[Listing from a collection]
■ ■ ■ ■

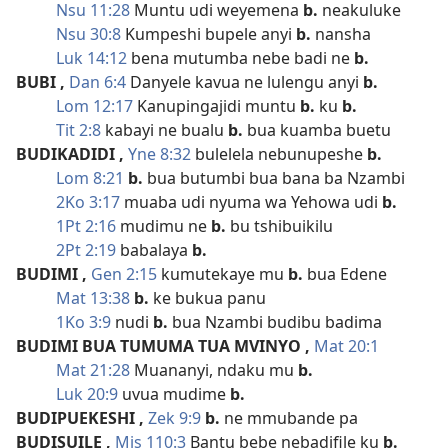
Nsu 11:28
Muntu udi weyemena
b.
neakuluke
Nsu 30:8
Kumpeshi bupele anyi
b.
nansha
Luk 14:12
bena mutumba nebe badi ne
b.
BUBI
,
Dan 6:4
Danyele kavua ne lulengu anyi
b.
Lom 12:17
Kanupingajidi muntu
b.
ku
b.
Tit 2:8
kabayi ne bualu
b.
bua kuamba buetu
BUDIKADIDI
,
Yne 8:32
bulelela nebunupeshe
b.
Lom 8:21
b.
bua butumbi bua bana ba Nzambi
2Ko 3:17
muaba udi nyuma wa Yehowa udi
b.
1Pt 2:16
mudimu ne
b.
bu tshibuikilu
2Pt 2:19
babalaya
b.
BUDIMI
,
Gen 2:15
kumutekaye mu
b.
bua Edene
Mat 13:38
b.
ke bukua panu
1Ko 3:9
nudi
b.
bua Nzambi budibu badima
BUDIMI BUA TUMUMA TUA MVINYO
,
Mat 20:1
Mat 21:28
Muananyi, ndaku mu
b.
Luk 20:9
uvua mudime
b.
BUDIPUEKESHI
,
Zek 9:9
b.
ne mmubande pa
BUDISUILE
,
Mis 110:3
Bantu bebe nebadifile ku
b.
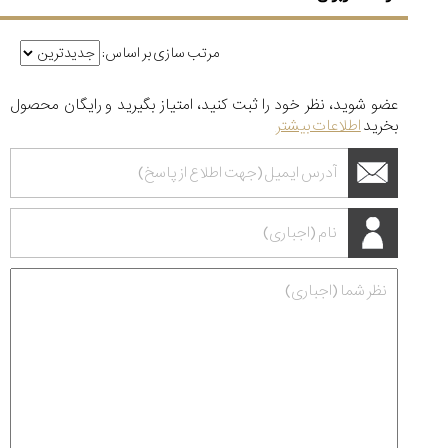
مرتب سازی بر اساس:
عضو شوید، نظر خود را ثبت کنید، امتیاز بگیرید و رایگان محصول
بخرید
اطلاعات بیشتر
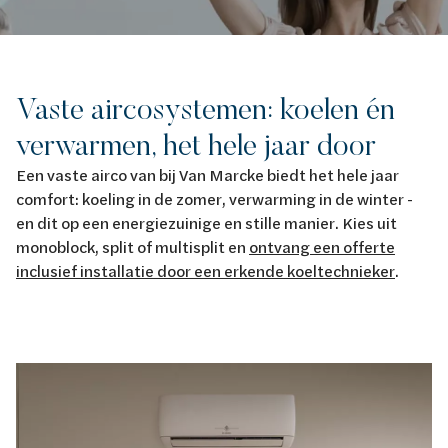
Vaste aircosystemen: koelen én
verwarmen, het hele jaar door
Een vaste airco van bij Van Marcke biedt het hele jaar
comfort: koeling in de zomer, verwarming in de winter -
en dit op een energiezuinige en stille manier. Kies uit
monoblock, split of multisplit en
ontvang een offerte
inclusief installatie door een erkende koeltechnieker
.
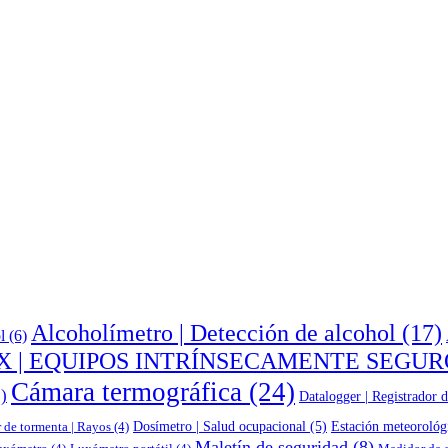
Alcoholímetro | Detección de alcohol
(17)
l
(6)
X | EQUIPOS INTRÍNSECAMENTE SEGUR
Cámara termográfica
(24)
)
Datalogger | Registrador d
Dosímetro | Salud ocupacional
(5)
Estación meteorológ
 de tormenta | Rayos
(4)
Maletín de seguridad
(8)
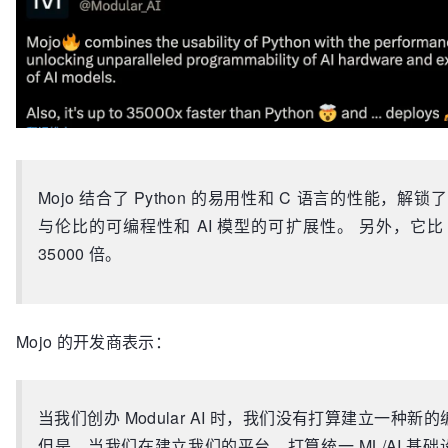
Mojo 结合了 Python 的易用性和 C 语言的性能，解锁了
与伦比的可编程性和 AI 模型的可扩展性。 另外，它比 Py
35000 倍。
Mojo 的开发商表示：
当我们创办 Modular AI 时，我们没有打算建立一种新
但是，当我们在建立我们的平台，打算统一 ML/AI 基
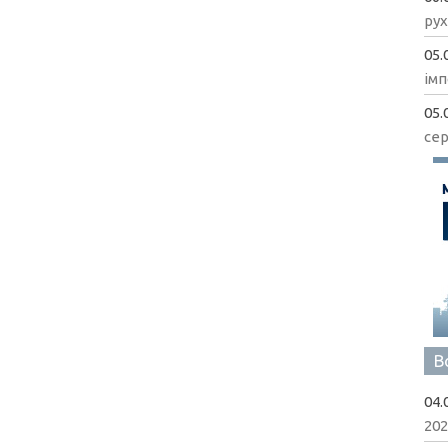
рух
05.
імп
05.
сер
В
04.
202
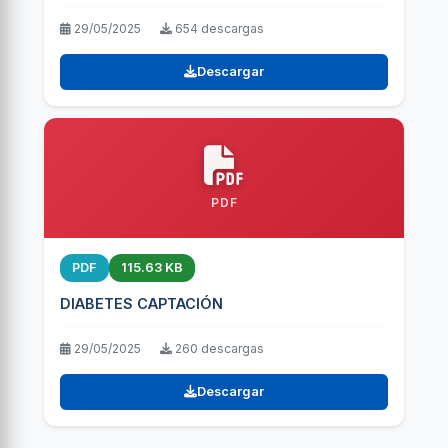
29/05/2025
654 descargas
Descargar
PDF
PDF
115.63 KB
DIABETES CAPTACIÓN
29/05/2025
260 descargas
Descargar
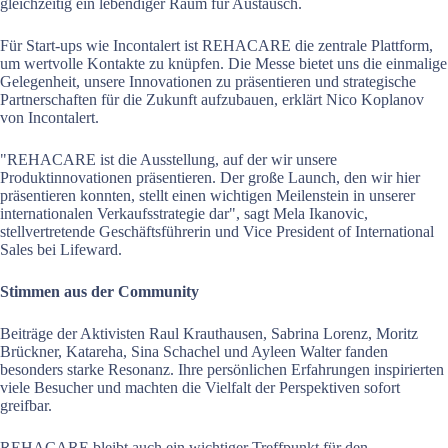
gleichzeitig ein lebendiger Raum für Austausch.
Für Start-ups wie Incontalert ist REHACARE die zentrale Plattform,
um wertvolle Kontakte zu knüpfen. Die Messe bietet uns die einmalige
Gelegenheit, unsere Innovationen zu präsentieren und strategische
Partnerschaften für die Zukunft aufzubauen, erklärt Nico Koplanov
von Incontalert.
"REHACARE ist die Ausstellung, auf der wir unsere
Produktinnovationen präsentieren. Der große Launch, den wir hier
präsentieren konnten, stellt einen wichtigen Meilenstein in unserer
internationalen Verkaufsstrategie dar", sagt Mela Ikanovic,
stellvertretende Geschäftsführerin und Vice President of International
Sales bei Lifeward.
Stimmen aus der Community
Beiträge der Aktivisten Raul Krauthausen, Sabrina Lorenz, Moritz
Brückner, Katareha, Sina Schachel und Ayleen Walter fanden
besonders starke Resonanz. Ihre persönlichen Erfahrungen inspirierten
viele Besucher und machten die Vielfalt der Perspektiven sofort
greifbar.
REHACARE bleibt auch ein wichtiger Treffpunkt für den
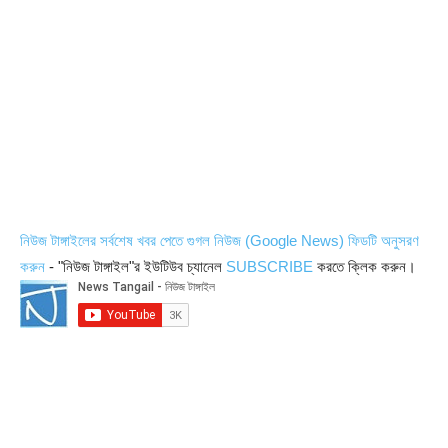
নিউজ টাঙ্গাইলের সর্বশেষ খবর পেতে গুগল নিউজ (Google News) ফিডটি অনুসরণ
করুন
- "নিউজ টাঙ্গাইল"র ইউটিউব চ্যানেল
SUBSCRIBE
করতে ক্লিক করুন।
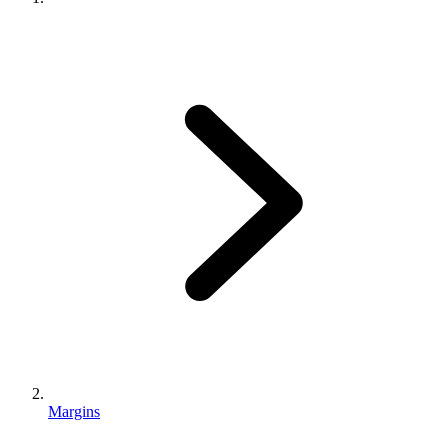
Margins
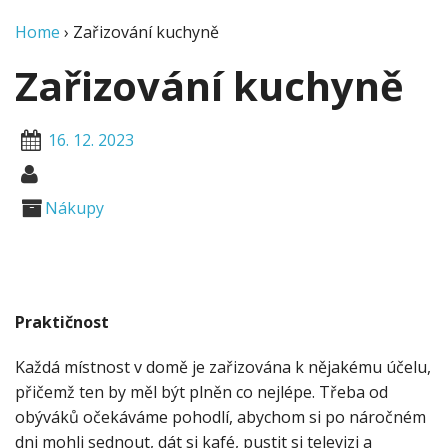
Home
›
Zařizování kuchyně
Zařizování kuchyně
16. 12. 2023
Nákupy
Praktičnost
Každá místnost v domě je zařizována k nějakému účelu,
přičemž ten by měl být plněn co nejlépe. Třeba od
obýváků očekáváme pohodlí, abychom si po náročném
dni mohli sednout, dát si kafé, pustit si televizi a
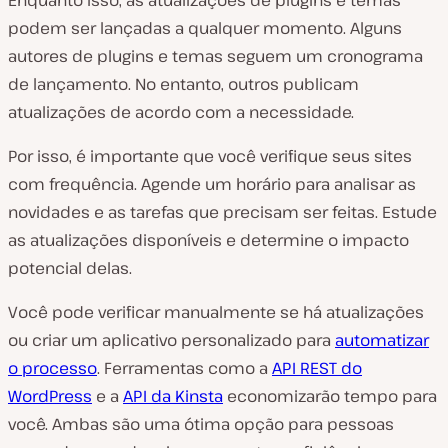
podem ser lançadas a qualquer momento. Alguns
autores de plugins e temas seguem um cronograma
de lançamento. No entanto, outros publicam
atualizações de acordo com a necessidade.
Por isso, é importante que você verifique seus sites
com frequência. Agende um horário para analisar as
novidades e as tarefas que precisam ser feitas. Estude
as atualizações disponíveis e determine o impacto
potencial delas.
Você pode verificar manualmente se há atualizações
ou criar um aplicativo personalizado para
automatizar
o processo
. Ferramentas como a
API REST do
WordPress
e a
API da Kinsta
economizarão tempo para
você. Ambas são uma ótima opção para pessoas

■ ■ ■ ■

Problem to work on: Quote the whole listing above word for word, leaving the pictures out of your answer.

Answer to this task:
Nsu 11:28
Muntu udi weyemena
b.
neakuluke
Nsu 30:8
Kumpeshi bupele anyi
b.
nansha
Luk 14:12
bena mutumba nebe badi ne
b.
BUBI
,
Dan 6:4
Danyele kavua ne lulengu anyi
b.
Lom 12:17
Kanupingajidi muntu
b.
ku
b.
Tit 2:8
kabayi ne bualu
b.
bua kuamba buetu
BUDIKADIDI
,
Yne 8:32
bulelela nebunupeshe
b.
Lom 8:21
b.
bua butumbi bua bana ba Nzambi
2Ko 3:17
muaba udi nyuma wa Yehowa udi
b.
1Pt 2:16
mudimu ne
b.
bu tshibuikilu
2Pt 2:19
babalaya
b.
BUDIMI
,
Gen 2:15
kumutekaye mu
b.
bua Edene
Mat 13:38
b.
ke bukua panu
1Ko 3:9
nudi
b.
bua Nzambi budibu badima
BUDIMI BUA TUMUMA TUA MVINYO
,
Mat 20:1
Mat 21:28
Muananyi, ndaku mu
b.
Luk 20:9
uvua mudime
b.
BUDIPUEKESHI
,
Zek 9:9
b.
ne mmubande pa
BUDISUILE
,
Mis 110:3
Bantu bebe nebadifile ku
b.
مرتب سازی بر اساس:
عضو شوید، نظر خود را ثبت کنید، امتیاز بگیرید و رایگان محصول
بخرید
اطلاعات بیشتر
Vaste aircosystemen: koelen én
verwarmen, het hele jaar door
Een vaste airco van bij Van Marcke biedt het hele jaar
comfort: koeling in de zomer, verwarming in de winter -
en dit op een energiezuinige en stille manier. Kies uit
monoblock, split of multisplit en
ontvang een offerte
inclusief installatie door een erkende koeltechnieker
.
Alcoholímetro | Detección de alcohol
(17)
l
(6)
X | EQUIPOS INTRÍNSECAMENTE SEGUR
Cámara termográfica
(24)
)
Datalogger | Registrador d
Dosímetro | Salud ocupacional
(5)
Estación meteorológ
 de tormenta | Rayos
(4)
Maletín de seguridad
(8)
Mojo 结合了 Python 的易用性和 C 语言的性能，解锁了
与伦比的可编程性和 AI 模型的可扩展性。 另外，它比 Py
35000 倍。
Mojo 的开发商表示：
当我们创办 Modular AI 时，我们没有打算建立一种新
但是，当我们在建立我们的平台，打算统一 ML/AI 基
рух
05.
імп
05.
сер
В
04.
202
29/05/2025
654 descargas
Descargar
PDF
PDF
115.63 KB
DIABETES CAPTACIÓN
29/05/2025
260 descargas
Descargar
gleichzeitig ein lebendiger Raum für Austausch.
Für Start-ups wie Incontalert ist REHACARE die zentrale Plattform,
um wertvolle Kontakte zu knüpfen. Die Messe bietet uns die einmalige
Gelegenheit, unsere Innovationen zu präsentieren und strategische
Partnerschaften für die Zukunft aufzubauen, erklärt Nico Koplanov
von Incontalert.
"REHACARE ist die Ausstellung, auf der wir unsere
Produktinnovationen präsentieren. Der große Launch, den wir hier
präsentieren konnten, stellt einen wichtigen Meilenstein in unserer
internationalen Verkaufsstrategie dar", sagt Mela Ikanovic,
stellvertretende Geschäftsführerin und Vice President of International
Sales bei Lifeward.
Stimmen aus der Community
Beiträge der Aktivisten Raul Krauthausen, Sabrina Lorenz, Moritz
Brückner, Katareha, Sina Schachel und Ayleen Walter fanden
besonders starke Resonanz. Ihre persönlichen Erfahrungen inspirierten
viele Besucher und machten die Vielfalt der Perspektiven sofort
greifbar.
REHACARE bleibt auch ein wichtiger Treffpunkt für den
নিউজ টাঙ্গাইলের সর্বশেষ খবর পেতে গুগল নিউজ (Google News) ফিডটি অনুসরণ
করুন
- "নিউজ টাঙ্গাইল"র ইউটিউব চ্যানেল
SUBSCRIBE
করতে ক্লিক করুন।
Margins
Home
›
Zařizování kuchyně
Zařizování kuchyně
16. 12. 2023
Nákupy
Praktičnost
Každá místnost v domě je zařizována k nějakému účelu,
přičemž ten by měl být plněn co nejlépe. Třeba od
obýváků očekáváme pohodlí, abychom si po náročném
dni mohli sednout, dát si kafé, pustit si televizi a
podem ser lançadas a qualquer momento. Alguns
autores de plugins e temas seguem um cronograma
de lançamento. No entanto, outros publicam
atualizações de acordo com a necessidade.
Por isso, é importante que você verifique seus sites
com frequência. Agende um horário para analisar as
novidades e as tarefas que precisam ser feitas. Estude
as atualizações disponíveis e determine o impacto
potencial delas.
Você pode verificar manualmente se há atualizações
ou criar um aplicativo personalizado para
automatizar
o processo
. Ferramentas como a
API REST do
WordPress
e a
API da Kinsta
economizarão tempo para
você. Ambas são uma ótima opção para pessoas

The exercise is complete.